“Food and Drink in Medieval Poland: Rediscovering a Cuisine of the Past”


  Maria Dembinska. Magdalena Thomas, translator. Edited and adapted by William Woys Weaver
256 pages, 40 illustrations, $29.95 cloth

Lavender vinegar, saffron wafers, chicken baked with prunes, pears stewed with cucumbers and figs ... there is something wonderfully inviting about the unusual and exotic flavors that came to the medieval Polish table. By turns robust and refined, and capturing all the richness and complexity of Poland in the Middle Ages, this is cookery that flourished at the crossroads of Western and Oriental foodways.

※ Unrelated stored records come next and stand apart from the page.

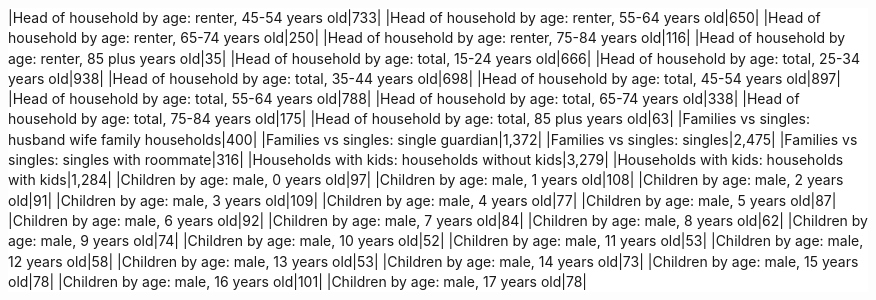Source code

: |Head of household by age: renter, 45-54 years old|733|
|Head of household by age: renter, 55-64 years old|650|
|Head of household by age: renter, 65-74 years old|250|
|Head of household by age: renter, 75-84 years old|116|
|Head of household by age: renter, 85 plus years old|35|
|Head of household by age: total, 15-24 years old|666|
|Head of household by age: total, 25-34 years old|938|
|Head of household by age: total, 35-44 years old|698|
|Head of household by age: total, 45-54 years old|897|
|Head of household by age: total, 55-64 years old|788|
|Head of household by age: total, 65-74 years old|338|
|Head of household by age: total, 75-84 years old|175|
|Head of household by age: total, 85 plus years old|63|
|Families vs singles: husband wife family households|400|
|Families vs singles: single guardian|1,372|
|Families vs singles: singles|2,475|
|Families vs singles: singles with roommate|316|
|Households with kids: households without kids|3,279|
|Households with kids: households with kids|1,284|
|Children by age: male, 0 years old|97|
|Children by age: male, 1 years old|108|
|Children by age: male, 2 years old|91|
|Children by age: male, 3 years old|109|
|Children by age: male, 4 years old|77|
|Children by age: male, 5 years old|87|
|Children by age: male, 6 years old|92|
|Children by age: male, 7 years old|84|
|Children by age: male, 8 years old|62|
|Children by age: male, 9 years old|74|
|Children by age: male, 10 years old|52|
|Children by age: male, 11 years old|53|
|Children by age: male, 12 years old|58|
|Children by age: male, 13 years old|53|
|Children by age: male, 14 years old|73|
|Children by age: male, 15 years old|78|
|Children by age: male, 16 years old|101|
|Children by age: male, 17 years old|78|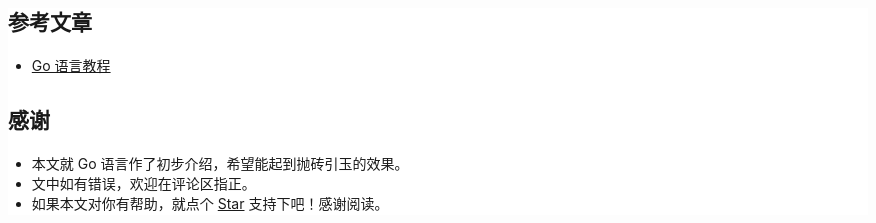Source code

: ## 参考文章

- [Go 语言教程](https://www.runoob.com/go/go-tutorial.html)

## 感谢

- 本文就 Go 语言作了初步介绍，希望能起到抛砖引玉的效果。
- 文中如有错误，欢迎在评论区指正。
- 如果本文对你有帮助，就点个 [Star](https://github.com/yanxugong/blog) 支持下吧！感谢阅读。
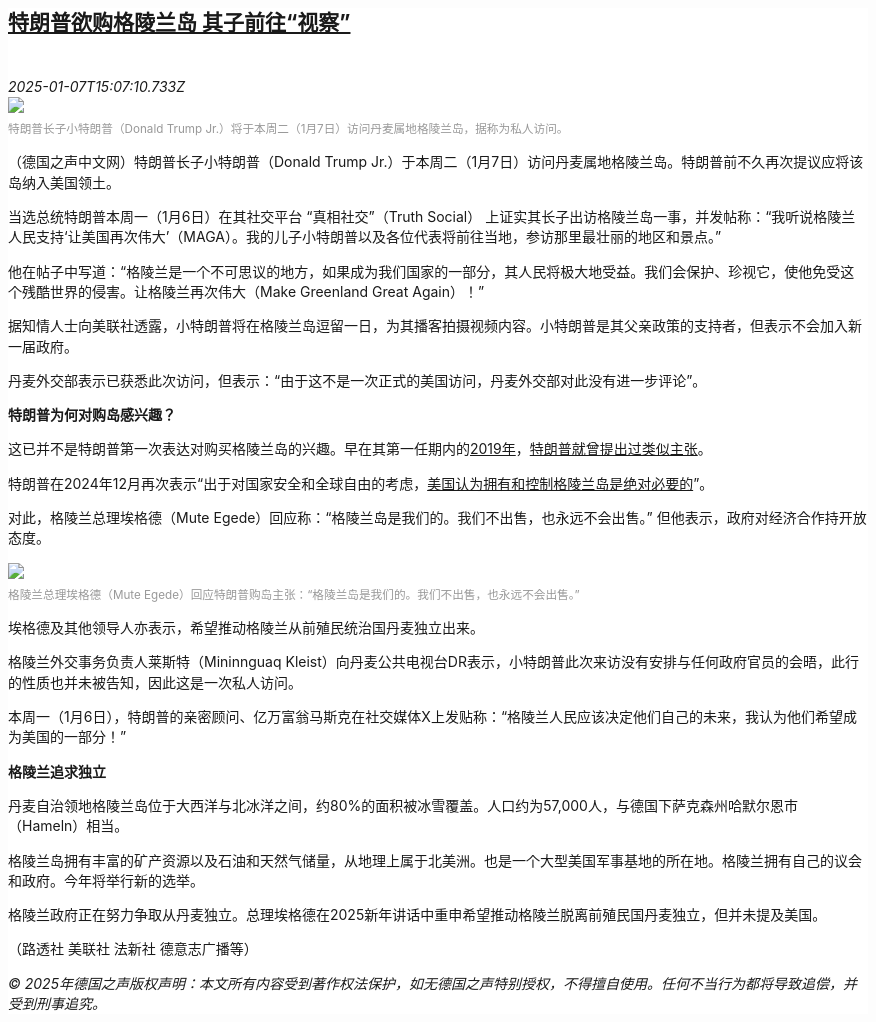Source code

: 
[特朗普欲购格陵兰岛 其子前往“视察”](https://www.dw.com/zh/%E7%89%B9%E6%9C%97%E6%99%AE%E6%AC%B2%E8%B4%AD%E6%A0%BC%E9%99%B5%E5%85%B0%E5%B2%9B%20%E5%85%B6%E5%AD%90%E5%89%8D%E5%BE%80%E2%80%9C%E8%A7%86%E5%AF%9F%E2%80%9D/a-71239318)
------

<div><i><br>2025-01-07T15:07:10.733Z</i></div><img src="https://images.weserv.nl/?url=static.dw.com/image/71234126_303.jpg" width="100%"><div><small style="color: #999;">特朗普长子小特朗普（Donald Trump Jr.）将于本周二（1月7日）访问丹麦属地格陵兰岛，据称为私人访问。</small></div><p>（德国之声中文网）<span data-id="69234616" data-type="AUTO_TOPIC" title="Automatische Themenseite">特朗普</span>长子小特朗普（Donald Trump Jr.）于本周二（1月7日）访问<span data-id="41561793" data-type="AUTO_TOPIC" title="Automatische Themenseite">丹麦</span>属地格陵兰岛。特朗普前不久再次提议应将该岛纳入美国领土。</p><p>当选总统特朗普本周一（1月6日）在其社交平台 “真相社交”（Truth Social） 上证实其长子出访格陵兰岛一事，并发帖称：“我听说格陵兰人民支持‘让美国再次伟大’（MAGA）。我的儿子小特朗普以及各位代表将前往当地，参访那里最壮丽的地区和景点。”</p><p>他在帖子中写道：“格陵兰是一个不可思议的地方，如果成为我们国家的一部分，其人民将极大地受益。我们会保护、珍视它，使他免受这个残酷世界的侵害。让格陵兰再次伟大（Make Greenland Great Again）！”</p><p>据知情人士向美联社透露，小特朗普将在格陵兰岛逗留一日，为其播客拍摄视频内容。小特朗普是其父亲政策的支持者，但表示不会加入新一届政府。</p><p>丹麦外交部表示已获悉此次访问，但表示：“由于这不是一次正式的美国访问，丹麦外交部对此没有进一步评论”。</p><p><strong>特朗普为何对购岛感兴趣？</strong></p><p>这已并不是特朗普第一次表达对购买格陵兰岛的兴趣。早在其第一任期内的<a href="https://api.dw.com/api/detail/article/50053152" rel="ArticleRef">2019年</a>，<a href="https://api.dw.com/api/detail/article/50110312" rel="ArticleRef">特朗普就曾提出过类似主张</a>。</p><p>特朗普在2024年12月再次表示“出于对国家安全和全球自由的考虑，<a href="https://api.dw.com/api/detail/article/71146063" rel="ArticleRef">美国认为拥有和控制格陵兰岛是绝对必要的</a>”。</p><p>对此，格陵兰总理埃格德（Mute Egede）回应称：“格陵兰岛是我们的。我们不出售，也永远不会出售。” 但他表示，政府对经济合作持开放态度。</p><img src="https://images.weserv.nl/?url=static.dw.com/image/71238306_303.jpg" width="100%"><div><small style="color: #999;">格陵兰总理埃格德（Mute Egede）回应特朗普购岛主张：“格陵兰岛是我们的。我们不出售，也永远不会出售。”</small></div><p>埃格德及其他领导人亦表示，希望推动格陵兰从前殖民统治国丹麦独立出来。</p><p>格陵兰外交事务负责人莱斯特（Mininnguaq Kleist）向丹麦公共电视台DR表示，小特朗普此次来访没有安排与任何政府官员的会晤，此行的性质也并未被告知，因此这是一次私人访问。</p><p>本周一（1月6日），特朗普的亲密顾问、亿万富翁马斯克在社交媒体X上发贴称：“格陵兰人民应该决定他们自己的未来，我认为他们希望成为美国的一部分！”</p><p><strong>格陵兰追求独立</strong></p><p>丹麦自治领地格陵兰岛位于大西洋与北冰洋之间，约80%的面积被冰雪覆盖。人口约为57,000人，与德国下萨克森州哈默尔恩市（Hameln）相当。</p><p>格陵兰岛拥有丰富的矿产资源以及石油和天然气储量，从地理上属于北美洲。也是一个大型美国军事基地的所在地。格陵兰拥有自己的议会和政府。今年将举行新的选举。</p><p>格陵兰政府正在努力争取从丹麦独立。总理埃格德在2025新年讲话中重申希望推动格陵兰脱离前殖民国丹麦独立，但并未提及美国。</p><p>（路透社 美联社 法新社 德意志广播等）</p><p><em>© 2025年德国之声版权声明：本文所有内容受到著作权法保护，如无德国之声特别授权，不得擅自使用。任何不当行为都将导致追偿，并受到刑事追究。</em></p>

“Food and Drink in Medieval Poland” is the first book of its kind in English to explore the history of cookery in medieval Poland. It represents the fruits of a 20-year collaboration between two distinguished food historians, William Woys Weaver — author of the best-seller “Heirloom Vegetable Gardening” — and the late Maria Dembinska of Warsaw University. This new English edition explores Polish medieval cuisine through archaeology, material culture and ethnography, along with other perspectives and techniques.

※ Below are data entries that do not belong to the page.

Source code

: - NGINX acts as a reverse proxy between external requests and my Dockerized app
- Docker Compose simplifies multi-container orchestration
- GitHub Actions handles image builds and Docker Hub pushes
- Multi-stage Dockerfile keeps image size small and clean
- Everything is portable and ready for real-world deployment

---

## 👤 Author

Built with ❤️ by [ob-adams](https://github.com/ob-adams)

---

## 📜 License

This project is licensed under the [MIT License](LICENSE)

But to really appreciate the tastes and textures of medieval Polish cookery, there is simply no better way than to experience the food firsthand. Weaver has included 35 carefully reconstructed recipes, from courtier’s pottage, a one-pot dinner popular with rich peasants and petty nobles, to game stewed with sauerkraut, to a court dish of baked fruit, to Polish hydromel, an easily made drink flavored with honey and fennel. With ingredients such as rosewater, cucumbers, saffron and honey, these recipes will intrigue anyone who loves the art of cooking.

The subject was so intriguing that The New Yorker included the book in a recent article on the culinary canon. The Polish Review wrote, “This book deserves wide circulation in both culinary and cultural history circles.”